[ad_1]
Anderhalvemetersamenleving, a compound noun describing life underneath the Dutch authorities’s 1.5-metre (5-foot) social distancing requirement, was the runaway winner
One-and-a-half-metre-society has been voted the Dutch word of the year by a (social) distance.
Anderhalvemetersamenleving, a compound noun describing life underneath the Dutch authorities’s 1.5-metre (5-foot) social distancing requirement, was the runaway winner of a vote held by the Van Dale dictionary firm.
The prolonged new word, which was added to the dictionary in April throughout the first spike in Dutch coronavirus infections, garnered slightly below 30% of some 12,000 votes in the annual competitors.
The outcomes had been introduced Tuesday, the day the Netherlands started a strict five-week lockdown to counter current sharp rises in new infections.
In second place with 11 per cent was “fabeltjesfuik” a noun which Van Dale defines as the “phenomenon that users of social media who are interested in conspiracies are offered more and more messages about conspiracies due to the operation of social media, which gradually leads them to believe in them.”

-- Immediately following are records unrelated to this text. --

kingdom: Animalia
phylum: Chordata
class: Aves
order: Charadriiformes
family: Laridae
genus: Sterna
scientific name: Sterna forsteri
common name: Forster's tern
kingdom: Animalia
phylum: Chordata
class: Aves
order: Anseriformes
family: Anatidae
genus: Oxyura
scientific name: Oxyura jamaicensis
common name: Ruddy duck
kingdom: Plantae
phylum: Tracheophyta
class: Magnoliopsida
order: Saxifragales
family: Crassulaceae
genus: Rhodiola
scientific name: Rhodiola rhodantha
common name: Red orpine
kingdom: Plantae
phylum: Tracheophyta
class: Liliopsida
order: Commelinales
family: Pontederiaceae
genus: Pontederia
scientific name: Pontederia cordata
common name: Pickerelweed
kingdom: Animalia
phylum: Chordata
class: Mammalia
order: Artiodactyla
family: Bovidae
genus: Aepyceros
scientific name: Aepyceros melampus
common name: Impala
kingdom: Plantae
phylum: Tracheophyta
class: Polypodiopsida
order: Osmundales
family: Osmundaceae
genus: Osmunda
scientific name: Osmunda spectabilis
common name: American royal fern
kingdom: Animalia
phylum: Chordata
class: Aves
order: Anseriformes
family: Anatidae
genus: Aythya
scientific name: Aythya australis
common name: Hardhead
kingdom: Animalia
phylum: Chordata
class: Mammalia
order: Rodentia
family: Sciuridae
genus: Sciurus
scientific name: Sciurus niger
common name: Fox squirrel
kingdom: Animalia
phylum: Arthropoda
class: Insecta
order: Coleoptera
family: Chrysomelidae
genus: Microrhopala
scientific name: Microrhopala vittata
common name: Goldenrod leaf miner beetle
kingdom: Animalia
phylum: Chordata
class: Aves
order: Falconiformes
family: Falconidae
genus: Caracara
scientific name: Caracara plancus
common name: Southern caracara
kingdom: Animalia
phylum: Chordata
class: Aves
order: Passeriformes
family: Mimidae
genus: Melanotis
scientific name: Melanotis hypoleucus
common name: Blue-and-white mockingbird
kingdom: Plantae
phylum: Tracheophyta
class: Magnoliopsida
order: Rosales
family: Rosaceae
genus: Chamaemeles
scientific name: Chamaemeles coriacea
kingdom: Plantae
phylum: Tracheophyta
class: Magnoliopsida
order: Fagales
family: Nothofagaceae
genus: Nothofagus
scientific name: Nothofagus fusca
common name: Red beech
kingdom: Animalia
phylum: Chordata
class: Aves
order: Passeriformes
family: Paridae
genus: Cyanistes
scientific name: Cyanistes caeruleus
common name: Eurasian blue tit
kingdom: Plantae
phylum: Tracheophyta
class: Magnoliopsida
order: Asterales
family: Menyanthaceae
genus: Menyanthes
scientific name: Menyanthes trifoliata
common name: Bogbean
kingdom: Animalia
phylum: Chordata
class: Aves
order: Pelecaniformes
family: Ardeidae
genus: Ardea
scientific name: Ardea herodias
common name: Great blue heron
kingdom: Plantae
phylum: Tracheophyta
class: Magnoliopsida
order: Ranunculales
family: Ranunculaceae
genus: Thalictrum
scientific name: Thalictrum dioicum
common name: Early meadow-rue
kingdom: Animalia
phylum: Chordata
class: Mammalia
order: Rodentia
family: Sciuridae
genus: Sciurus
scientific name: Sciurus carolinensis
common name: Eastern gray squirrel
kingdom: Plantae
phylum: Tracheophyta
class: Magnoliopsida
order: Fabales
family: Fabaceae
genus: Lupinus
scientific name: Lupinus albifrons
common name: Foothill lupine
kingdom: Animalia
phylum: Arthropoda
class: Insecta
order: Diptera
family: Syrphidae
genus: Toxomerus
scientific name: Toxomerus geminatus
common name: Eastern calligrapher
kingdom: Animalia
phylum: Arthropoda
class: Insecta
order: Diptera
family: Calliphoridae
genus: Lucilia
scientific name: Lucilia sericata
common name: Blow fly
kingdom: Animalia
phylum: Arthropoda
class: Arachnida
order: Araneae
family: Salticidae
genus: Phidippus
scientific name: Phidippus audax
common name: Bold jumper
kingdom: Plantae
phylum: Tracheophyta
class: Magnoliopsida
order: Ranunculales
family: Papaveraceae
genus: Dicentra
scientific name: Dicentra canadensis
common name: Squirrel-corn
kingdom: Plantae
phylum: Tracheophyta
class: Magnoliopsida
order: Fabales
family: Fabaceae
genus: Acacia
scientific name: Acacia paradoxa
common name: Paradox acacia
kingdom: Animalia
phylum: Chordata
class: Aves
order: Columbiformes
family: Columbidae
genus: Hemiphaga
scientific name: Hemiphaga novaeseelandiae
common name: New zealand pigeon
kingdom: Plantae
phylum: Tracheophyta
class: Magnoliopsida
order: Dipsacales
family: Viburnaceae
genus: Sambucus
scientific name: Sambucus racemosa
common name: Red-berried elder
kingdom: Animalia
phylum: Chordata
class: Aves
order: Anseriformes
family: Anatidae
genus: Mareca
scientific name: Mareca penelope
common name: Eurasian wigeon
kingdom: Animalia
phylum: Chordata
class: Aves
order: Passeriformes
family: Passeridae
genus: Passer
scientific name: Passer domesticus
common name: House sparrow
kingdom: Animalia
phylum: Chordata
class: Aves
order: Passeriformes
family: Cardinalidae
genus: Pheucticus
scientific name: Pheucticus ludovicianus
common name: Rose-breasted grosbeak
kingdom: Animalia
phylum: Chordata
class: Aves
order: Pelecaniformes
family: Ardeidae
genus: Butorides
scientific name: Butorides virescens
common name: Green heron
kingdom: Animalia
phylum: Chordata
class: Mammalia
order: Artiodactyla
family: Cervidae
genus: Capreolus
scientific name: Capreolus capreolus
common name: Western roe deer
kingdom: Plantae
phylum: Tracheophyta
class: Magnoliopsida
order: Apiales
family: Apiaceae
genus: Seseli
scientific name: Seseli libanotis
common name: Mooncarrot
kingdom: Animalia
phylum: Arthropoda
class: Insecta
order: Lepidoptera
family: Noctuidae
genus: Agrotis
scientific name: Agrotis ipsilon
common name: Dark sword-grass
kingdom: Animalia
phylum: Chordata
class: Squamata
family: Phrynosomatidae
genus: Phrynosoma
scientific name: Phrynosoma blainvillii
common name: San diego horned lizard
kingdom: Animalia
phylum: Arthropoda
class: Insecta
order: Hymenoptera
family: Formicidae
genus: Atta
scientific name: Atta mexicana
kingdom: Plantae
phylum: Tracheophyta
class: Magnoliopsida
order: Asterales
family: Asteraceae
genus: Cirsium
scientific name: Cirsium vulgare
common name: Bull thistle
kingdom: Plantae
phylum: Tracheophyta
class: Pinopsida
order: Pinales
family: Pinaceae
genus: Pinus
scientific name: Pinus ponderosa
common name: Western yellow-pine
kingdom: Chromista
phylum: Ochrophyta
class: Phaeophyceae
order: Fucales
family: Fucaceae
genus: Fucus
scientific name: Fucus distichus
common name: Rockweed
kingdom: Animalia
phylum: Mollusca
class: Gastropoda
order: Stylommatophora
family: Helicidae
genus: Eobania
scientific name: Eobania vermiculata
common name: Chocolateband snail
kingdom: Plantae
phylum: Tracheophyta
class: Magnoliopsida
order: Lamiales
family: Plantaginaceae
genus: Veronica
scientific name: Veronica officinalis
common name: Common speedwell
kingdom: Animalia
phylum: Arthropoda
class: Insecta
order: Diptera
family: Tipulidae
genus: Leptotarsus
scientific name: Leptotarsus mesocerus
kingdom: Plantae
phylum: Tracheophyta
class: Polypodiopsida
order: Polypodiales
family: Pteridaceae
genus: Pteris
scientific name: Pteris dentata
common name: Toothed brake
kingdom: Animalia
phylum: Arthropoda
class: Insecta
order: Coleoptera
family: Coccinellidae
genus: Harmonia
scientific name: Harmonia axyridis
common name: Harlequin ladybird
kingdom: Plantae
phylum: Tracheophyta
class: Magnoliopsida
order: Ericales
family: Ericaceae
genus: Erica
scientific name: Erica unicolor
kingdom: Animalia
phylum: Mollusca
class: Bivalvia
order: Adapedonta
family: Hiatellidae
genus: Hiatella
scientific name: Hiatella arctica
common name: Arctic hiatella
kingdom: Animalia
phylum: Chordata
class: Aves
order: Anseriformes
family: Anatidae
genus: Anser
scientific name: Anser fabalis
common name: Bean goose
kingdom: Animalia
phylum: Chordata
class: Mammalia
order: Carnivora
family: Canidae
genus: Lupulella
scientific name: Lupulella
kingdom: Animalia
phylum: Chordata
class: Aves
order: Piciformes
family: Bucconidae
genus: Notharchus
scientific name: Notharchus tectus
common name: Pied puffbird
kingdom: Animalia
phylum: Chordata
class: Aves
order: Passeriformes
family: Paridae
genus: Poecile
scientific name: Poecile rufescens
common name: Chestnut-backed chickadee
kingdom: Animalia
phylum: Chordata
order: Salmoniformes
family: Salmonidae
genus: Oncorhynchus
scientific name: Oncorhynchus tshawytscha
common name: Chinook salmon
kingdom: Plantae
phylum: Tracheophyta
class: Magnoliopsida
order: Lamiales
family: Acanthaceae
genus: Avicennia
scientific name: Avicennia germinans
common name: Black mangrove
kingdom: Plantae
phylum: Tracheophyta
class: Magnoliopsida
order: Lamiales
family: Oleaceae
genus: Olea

All the different phrases in the prime 10 had been associated to the year’s defining story — the coronavirus pandemic — and rejoice the Dutch method of creating new phrases by knitting collectively current phrases to explain a brand new phenomenon.
They included “hoestschaamte,” a word greatest translated as “coughshame” — the feeling skilled by individuals who cough in public locations throughout the pandemic — and “lockdownfeestje,” a word describing events staged and attended by individuals who don’t take critically a lockdown necessitated by a large-scale virus outbreak.